> _Text_:
↓

# Windows 8 Consumer Preview ( 32 bit ) von USB Stick installieren



## tapferertoaser (4. Mai 2012)

Hi @ all

wie kann  ich Win 8 vom USB Stick installieren.
habe den San Disk Cruzer Slide 16 gb.
mit dem win 7 usb download tool ging es nicht da kam die meldung dass es nicht koipiert werden konnte.
habe die iso datei von chip.de
will es auf meinem netbook installieren. ( Acer Aspire D255, Win 7 Starter )


----------



## MisterSmith (5. Mai 2012)

Falls ich dich richtig verstanden habe, dann probiere es mal mit dem Programm Unetbootin...
UNetbootin - Homepage and Downloads
...auf deinem Netbook und installiere danach mit der ISO-Datei vom USB-Stick aus auf die Festplatte.

Allerdings weiß ich nicht ob dann Win 7 auf deinem Netbook noch funktionsfähig ist.


----------



## tapferertoaser (5. Mai 2012)

OK hat sich erledigt habe es doch anders gemacht, mit dem Windows 7 DVD/Download Tool. Aber ich habe Win 8 einfach drüber installiert. Meine Windows 7 Starter Daten und Eigen Daten wurden jetzt unter Windows.old gespeichert. Wenn ich Windows 8 wieder deinstalliere ( ja habe ich vor ) wird dann Windows 7 wieder das Haupt OS oder muss ich dann Windows 7 komplett neu draufmachen ? ( wäre kein großes Problem falls Ja ;D )

↑

> _Daten zur Übung_:
↓

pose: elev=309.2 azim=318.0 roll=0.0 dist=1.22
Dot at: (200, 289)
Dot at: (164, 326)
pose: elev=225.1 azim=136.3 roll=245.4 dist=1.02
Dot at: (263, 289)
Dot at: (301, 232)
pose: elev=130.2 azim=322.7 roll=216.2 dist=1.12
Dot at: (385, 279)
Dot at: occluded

↑
↓

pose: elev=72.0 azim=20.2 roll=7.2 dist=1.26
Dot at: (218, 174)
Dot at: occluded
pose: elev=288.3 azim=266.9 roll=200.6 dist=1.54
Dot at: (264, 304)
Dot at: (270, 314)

↑
↓

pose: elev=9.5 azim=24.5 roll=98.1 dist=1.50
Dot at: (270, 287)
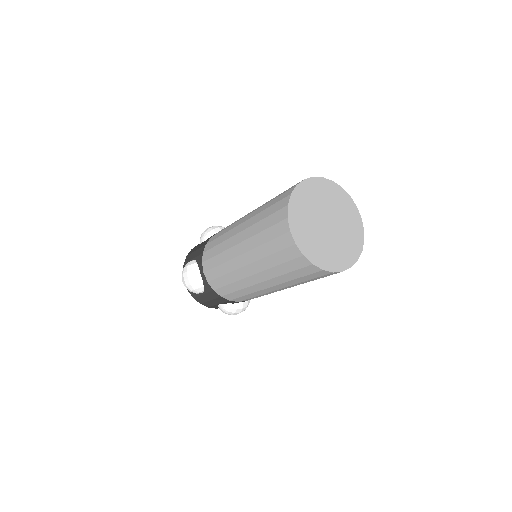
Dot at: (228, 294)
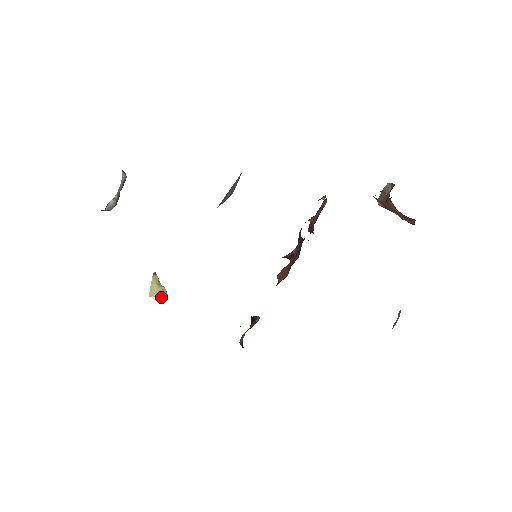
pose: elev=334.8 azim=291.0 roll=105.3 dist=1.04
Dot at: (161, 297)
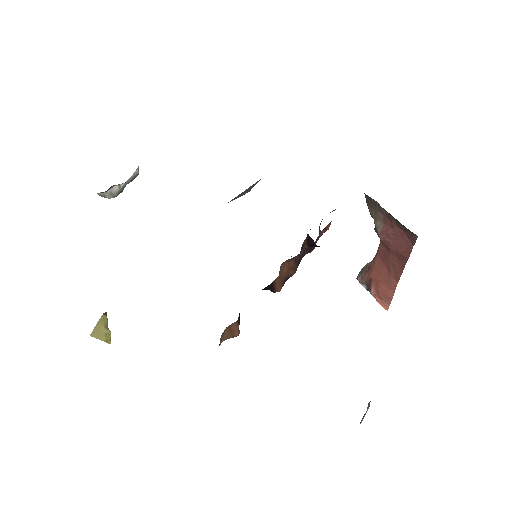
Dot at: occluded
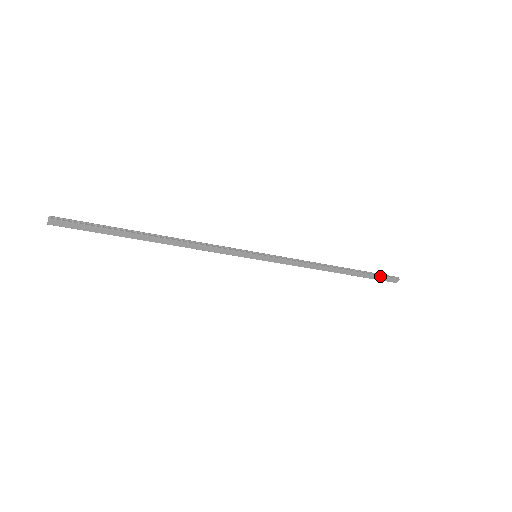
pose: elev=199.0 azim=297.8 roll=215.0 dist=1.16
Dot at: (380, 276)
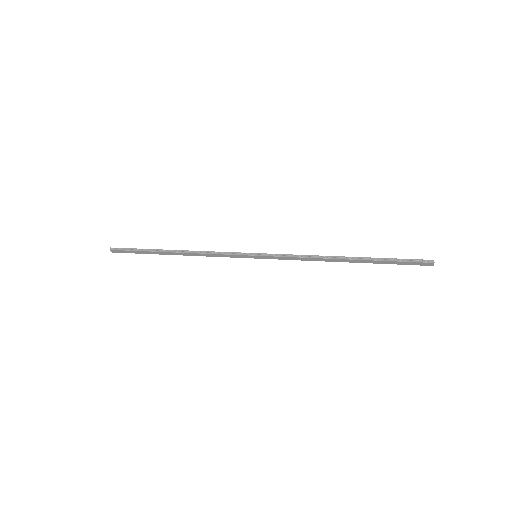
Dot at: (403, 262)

↑

> _Aufgaben_:
**1.** Kannst du den Abschnitt des Forumsthreads von „UNetbootin - Homepage“ bis „falls Ja ;D )“ wiedergeben und dabei „Festplatte“ gegen „SSD“ tauschen?
**2.** Kannst du aus der Auflistung die Zeilen von der Zeile mit „pose: elev=334.8 azim=291.0“ bis zur Zeile mit „Dot at: (403, 262)“ genau abschreiben und dabei die Bilder weglassen?

> _Antworten_:
**1.**
UNetbootin - Homepage and Downloads
...auf deinem Netbook und installiere danach mit der ISO-Datei vom USB-Stick aus auf die SSD.

Allerdings weiß ich nicht ob dann Win 7 auf deinem Netbook noch funktionsfähig ist.


----------



## tapferertoaser (5. Mai 2012)

OK hat sich erledigt habe es doch anders gemacht, mit dem Windows 7 DVD/Download Tool. Aber ich habe Win 8 einfach drüber installiert. Meine Windows 7 Starter Daten und Eigen Daten wurden jetzt unter Windows.old gespeichert. Wenn ich Windows 8 wieder deinstalliere ( ja habe ich vor ) wird dann Windows 7 wieder das Haupt OS oder muss ich dann Windows 7 komplett neu draufmachen ? ( wäre kein großes Problem falls Ja ;D )

**2.**
pose: elev=334.8 azim=291.0 roll=105.3 dist=1.04
Dot at: (161, 297)
Dot at: occluded
pose: elev=199.0 azim=297.8 roll=215.0 dist=1.16
Dot at: (380, 276)
Dot at: (403, 262)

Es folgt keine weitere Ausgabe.